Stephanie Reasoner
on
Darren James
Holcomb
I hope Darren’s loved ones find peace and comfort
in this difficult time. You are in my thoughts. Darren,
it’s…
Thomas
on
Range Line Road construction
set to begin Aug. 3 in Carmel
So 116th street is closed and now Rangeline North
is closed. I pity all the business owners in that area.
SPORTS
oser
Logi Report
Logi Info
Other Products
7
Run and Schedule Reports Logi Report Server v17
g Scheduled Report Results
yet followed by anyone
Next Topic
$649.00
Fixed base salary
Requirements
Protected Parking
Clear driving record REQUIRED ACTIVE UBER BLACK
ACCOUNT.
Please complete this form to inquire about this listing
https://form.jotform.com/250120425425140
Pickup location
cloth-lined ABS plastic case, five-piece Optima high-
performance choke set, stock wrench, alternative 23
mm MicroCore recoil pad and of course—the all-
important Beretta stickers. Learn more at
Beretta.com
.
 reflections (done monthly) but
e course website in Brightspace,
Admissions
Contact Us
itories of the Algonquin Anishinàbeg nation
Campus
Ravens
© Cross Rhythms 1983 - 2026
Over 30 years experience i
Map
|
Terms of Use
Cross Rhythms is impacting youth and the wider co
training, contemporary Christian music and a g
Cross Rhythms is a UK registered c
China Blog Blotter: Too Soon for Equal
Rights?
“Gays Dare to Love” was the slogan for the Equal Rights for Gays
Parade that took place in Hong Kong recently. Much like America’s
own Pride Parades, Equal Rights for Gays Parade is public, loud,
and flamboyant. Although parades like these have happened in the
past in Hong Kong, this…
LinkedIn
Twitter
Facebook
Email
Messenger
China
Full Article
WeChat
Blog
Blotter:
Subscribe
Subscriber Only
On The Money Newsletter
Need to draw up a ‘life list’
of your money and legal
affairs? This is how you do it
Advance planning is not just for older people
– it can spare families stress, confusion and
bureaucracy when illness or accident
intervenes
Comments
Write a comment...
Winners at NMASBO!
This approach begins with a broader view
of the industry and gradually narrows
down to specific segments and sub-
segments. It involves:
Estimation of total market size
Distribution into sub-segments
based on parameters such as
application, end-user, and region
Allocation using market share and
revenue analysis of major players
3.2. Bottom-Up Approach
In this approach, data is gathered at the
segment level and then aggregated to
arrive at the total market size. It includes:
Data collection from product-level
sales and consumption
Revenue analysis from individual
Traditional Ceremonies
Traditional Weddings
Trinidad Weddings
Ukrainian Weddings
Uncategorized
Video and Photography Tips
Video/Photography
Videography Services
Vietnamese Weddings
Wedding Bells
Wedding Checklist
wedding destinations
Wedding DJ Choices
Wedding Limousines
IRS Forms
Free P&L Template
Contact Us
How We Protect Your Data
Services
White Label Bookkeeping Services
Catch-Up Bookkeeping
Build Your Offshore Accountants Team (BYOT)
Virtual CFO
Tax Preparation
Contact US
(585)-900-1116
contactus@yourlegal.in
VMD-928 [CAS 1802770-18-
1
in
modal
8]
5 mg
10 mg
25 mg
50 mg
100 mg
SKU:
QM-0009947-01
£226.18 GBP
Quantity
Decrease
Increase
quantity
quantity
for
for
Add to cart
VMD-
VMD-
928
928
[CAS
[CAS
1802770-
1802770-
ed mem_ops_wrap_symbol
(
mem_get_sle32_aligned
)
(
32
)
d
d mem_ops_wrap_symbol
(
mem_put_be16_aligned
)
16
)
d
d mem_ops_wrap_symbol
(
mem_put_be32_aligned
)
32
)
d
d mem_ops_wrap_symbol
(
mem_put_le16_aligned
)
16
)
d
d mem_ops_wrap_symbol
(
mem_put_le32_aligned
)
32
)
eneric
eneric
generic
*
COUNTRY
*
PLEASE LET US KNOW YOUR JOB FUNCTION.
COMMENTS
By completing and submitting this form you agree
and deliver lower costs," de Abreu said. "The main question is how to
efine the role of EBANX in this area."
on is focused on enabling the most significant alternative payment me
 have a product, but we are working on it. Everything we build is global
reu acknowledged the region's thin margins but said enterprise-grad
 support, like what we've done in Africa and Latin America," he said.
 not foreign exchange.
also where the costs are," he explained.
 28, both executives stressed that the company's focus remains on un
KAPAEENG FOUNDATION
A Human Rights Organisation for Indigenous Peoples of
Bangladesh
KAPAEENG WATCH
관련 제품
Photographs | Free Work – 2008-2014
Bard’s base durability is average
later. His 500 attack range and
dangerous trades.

About this task = Show each line in the listing above that contains the string "Cross", matching case exactly.

Result of this task =
© Cross Rhythms 1983 - 2026
Cross Rhythms is impacting youth and the wider co
Cross Rhythms is a UK registered c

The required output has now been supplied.